Think of it this way: If you wanted to become an excellent tennis player, you’d go to a professional for lessons. You’d expect to be corrected in your “instinctive” approach to the game; to be given lessons to practice; to have to invest time, money, and humility (in receiving criticism of your current level of play); and to reshape your customary life in certain ways in order to make the investment and the time to practice. It’s no different in becoming a “practicing” Catholic.
Being able to say, “I believe everything that’s in the creed” doesn’t require much of an investment. And one won’t get any better at discipleship by stopping there. (One may, in fact, get worse.) Excellence in discipleship — becoming a saint — is the only worthwhile standard to set for ourselves. And becoming excellent requires that we submit to “doing it God’s way” (as we discover that in the communion of the church and in the lives of the saints), not in the way we might prefer. “God’s way” will often cut against our natural preferences, and against the trends in the culture around us.

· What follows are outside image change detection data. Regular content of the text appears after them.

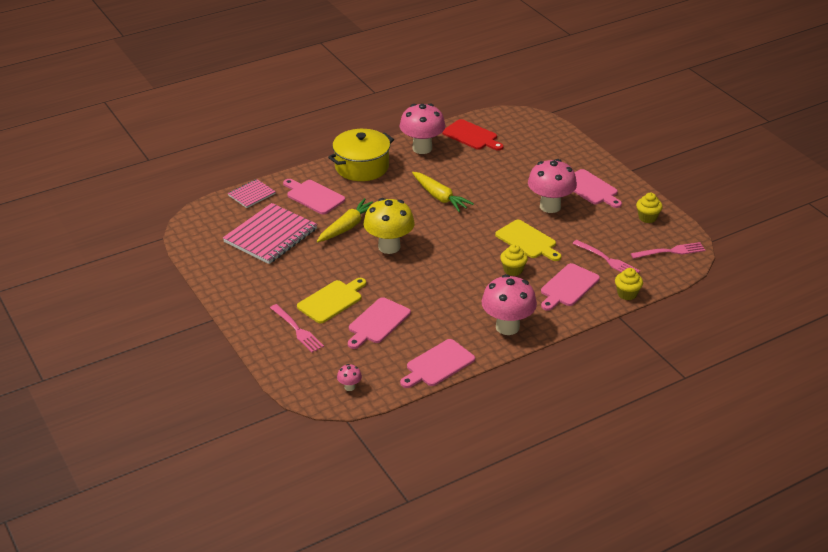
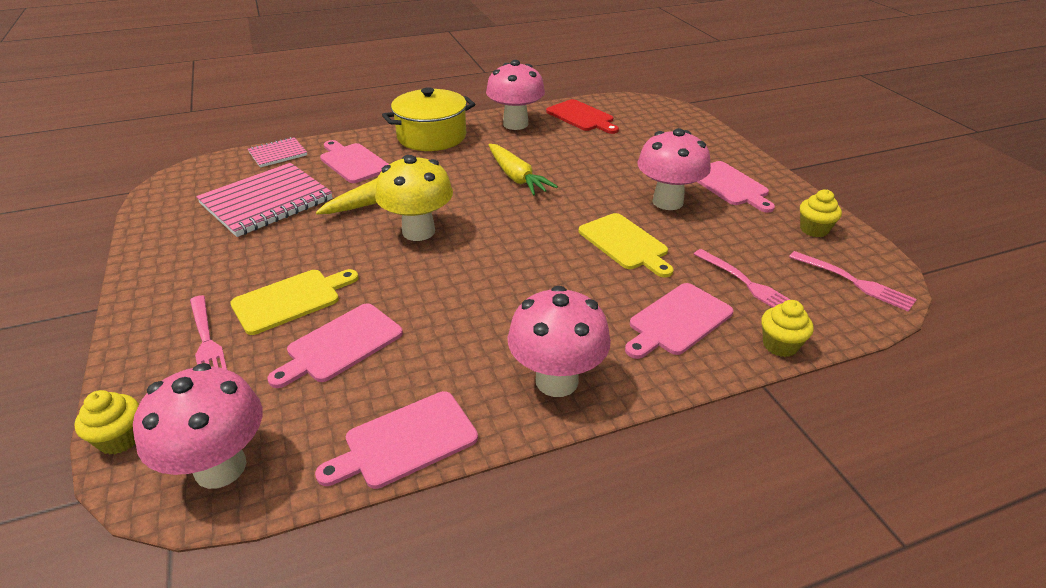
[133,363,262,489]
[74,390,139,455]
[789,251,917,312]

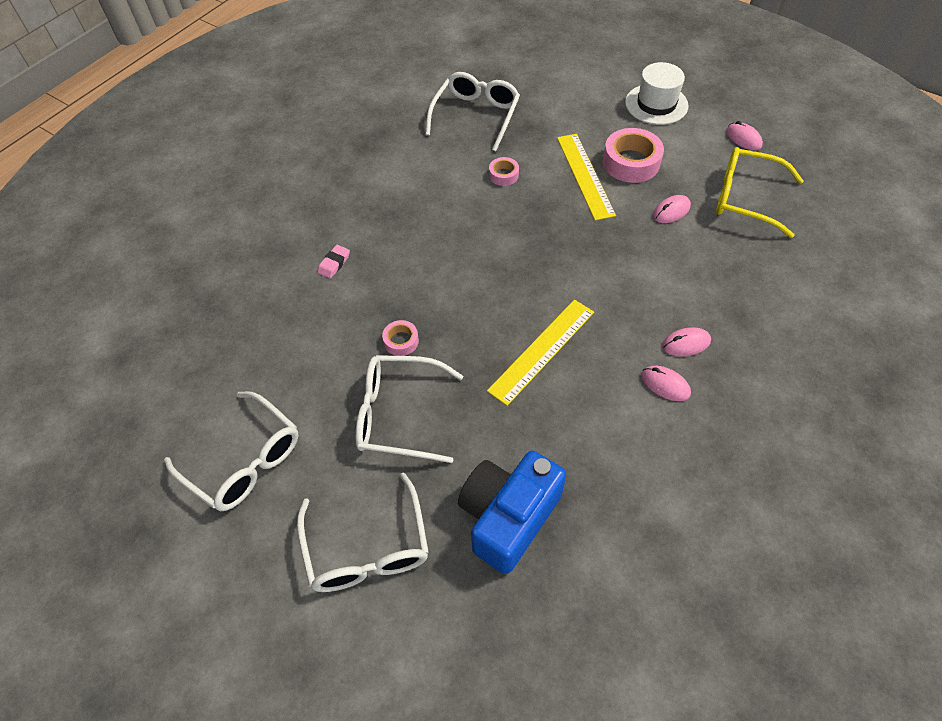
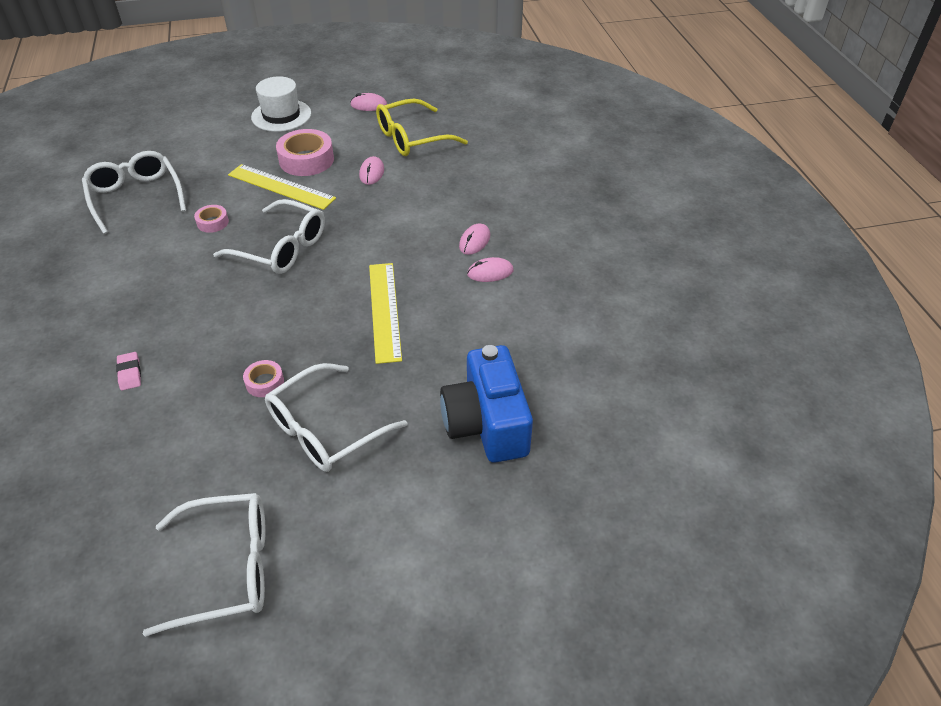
[213,199,325,274]

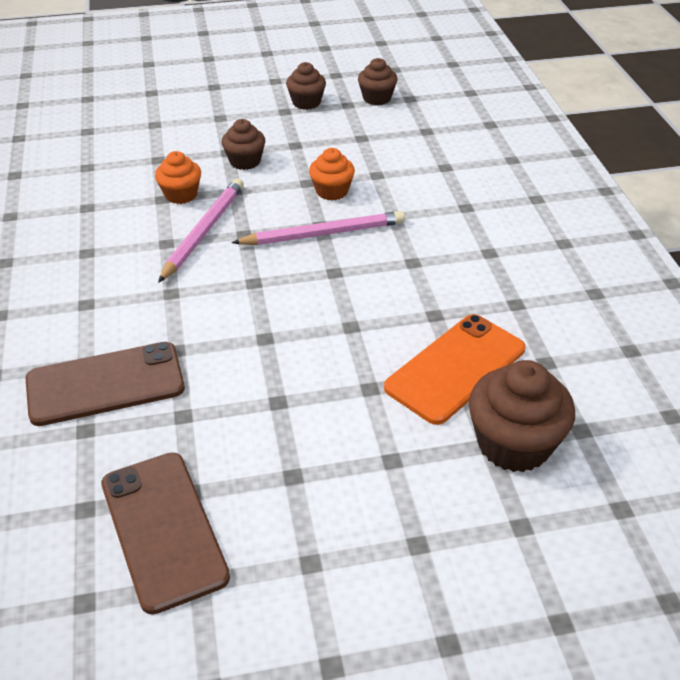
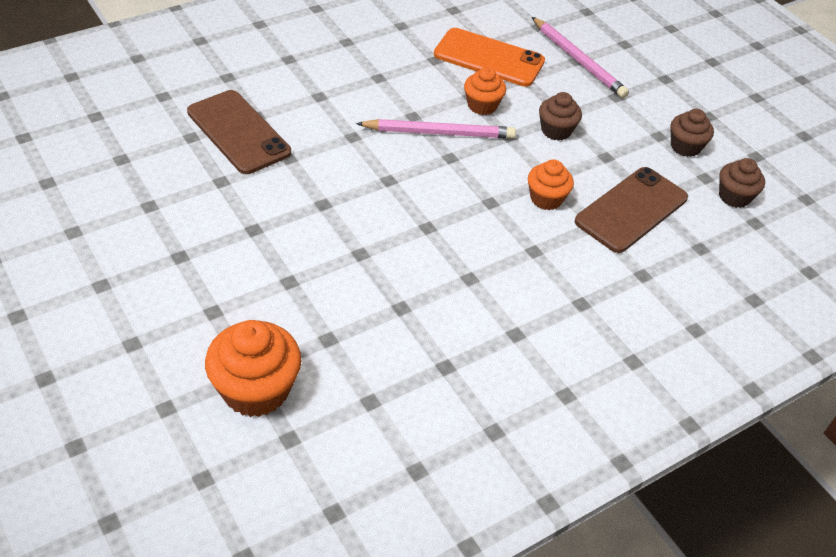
[575,167,688,253]
[532,17,629,98]
[434,28,545,87]
[205,320,302,417]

I’ll have more to say about this in the future, but I want you to think especially about one thing as I close: The role of silence in learning how to become a disciple. We live in a distracted culture, and that way of life leads into superficiality and away from discipleship. In the Bible, the great prayer of the Jewish people begins with “Listen!” In the Rule of St. Benedict, guiding monks toward holiness, the first word is, “Listen!” In the story of Elijah the prophet, God is present not in the storm or fire, but in the whispering wind… When we flee silence, we miss the opportunity to hear the Word of God. We distract ourselves from the hard work of learning to follow Christ. There’s a (sorely-neglected) role for silence before and at Mass, and that will be next week’s topic. But we need silence, to listen for God, each day. Few of us have been taught how to use silence profitably; but we can, if we choose, learn. Until next week, peace.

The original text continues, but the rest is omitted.